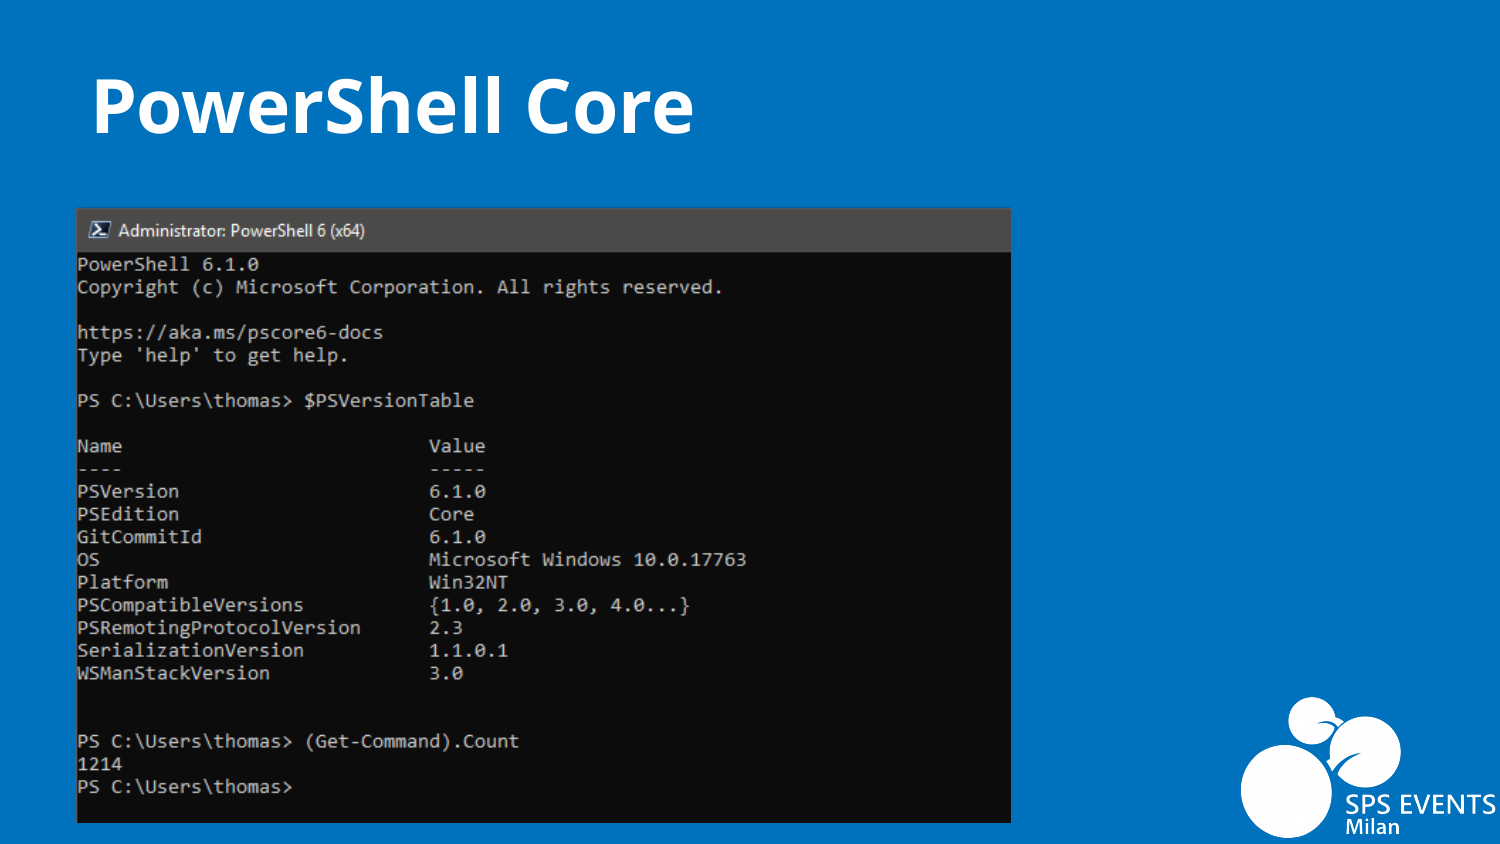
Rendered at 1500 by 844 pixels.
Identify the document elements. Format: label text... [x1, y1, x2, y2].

picture [75, 207, 1011, 824]
picture [1239, 693, 1500, 842]
title PowerShell Core [75, 33, 1500, 175]
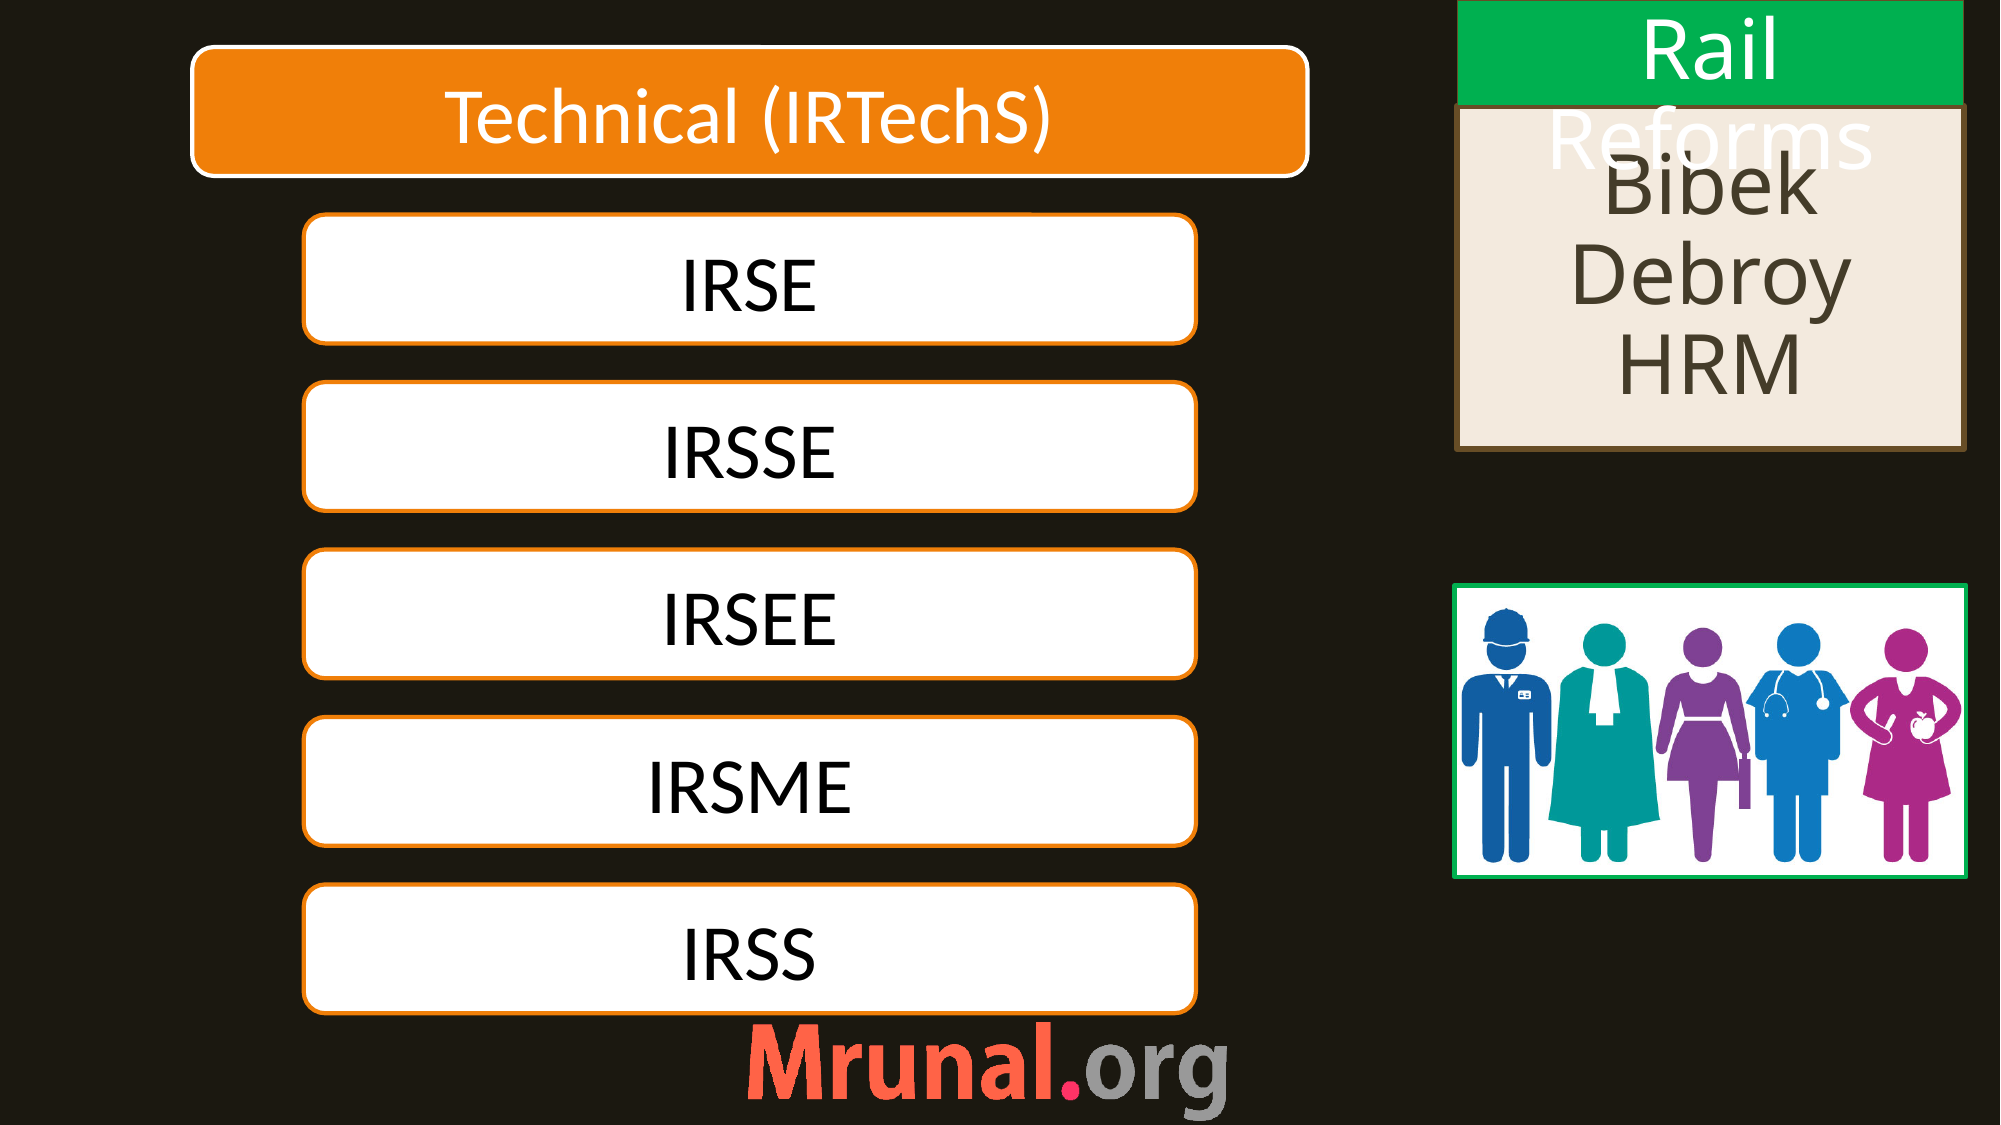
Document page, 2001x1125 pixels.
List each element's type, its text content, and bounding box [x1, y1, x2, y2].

title Bibek Debroy HRM [1454, 103, 1967, 452]
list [1456, 587, 1964, 875]
picture [741, 1014, 1230, 1125]
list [52, 46, 1448, 1014]
list Rail Reforms [1457, 0, 1964, 106]
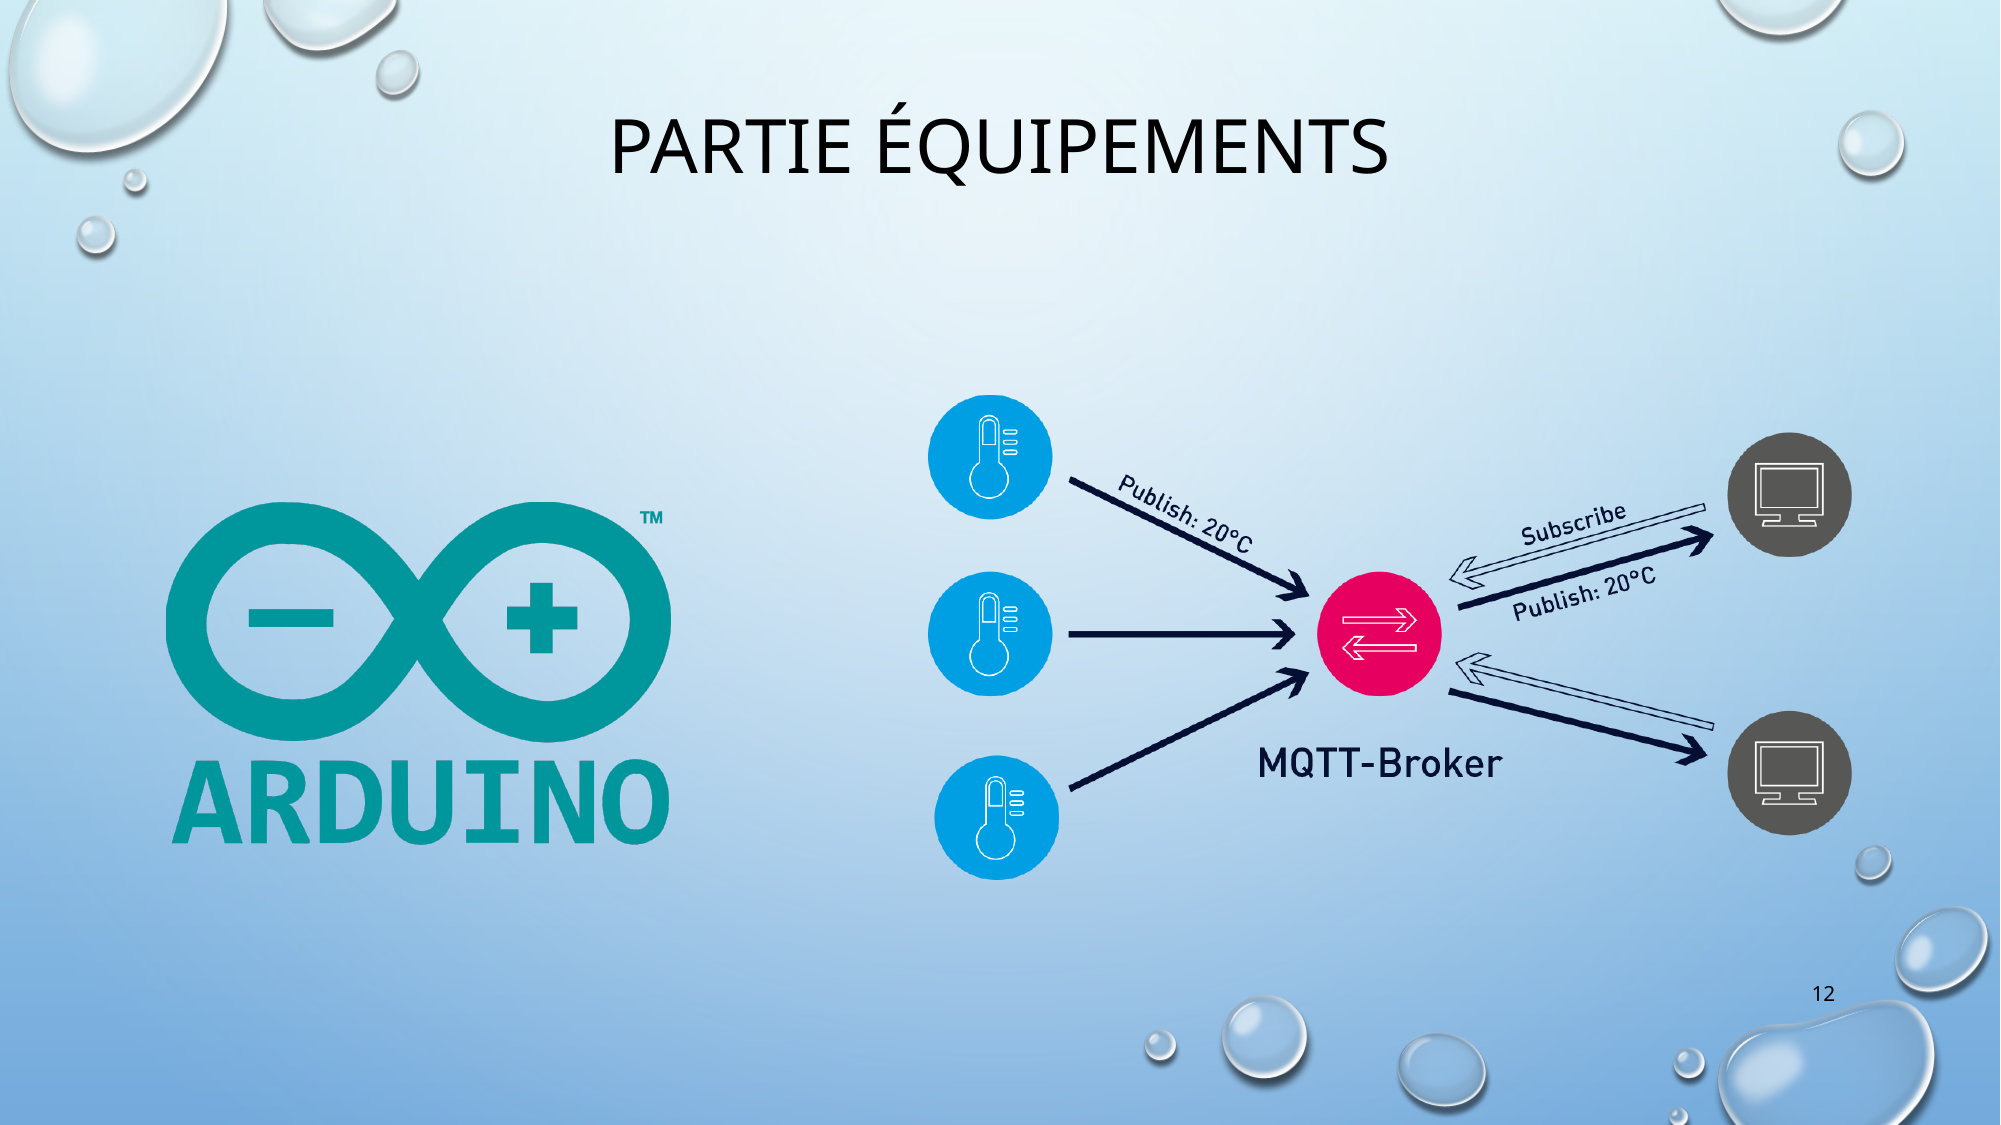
####################
▶ BRIEF
For this exercise, give the listing again exactly as written, with the pictures omitted.

▶ WORKED SOLUTION
Rendered at 1500 by 844 pixels.
Identify the document elements. Format: label text... [x1, y1, x2, y2].

picture [75, 207, 1011, 824]
picture [1239, 693, 1500, 842]
title PowerShell Core [75, 33, 1500, 175]
Document page, 2001x1125 pixels.
List each element's type, its text content, and bounding box [x1, y1, x2, y2].

title Bibek Debroy HRM [1454, 103, 1967, 452]
list [1456, 587, 1964, 875]
picture [741, 1014, 1230, 1125]
list [52, 46, 1448, 1014]
list Rail Reforms [1457, 0, 1964, 106]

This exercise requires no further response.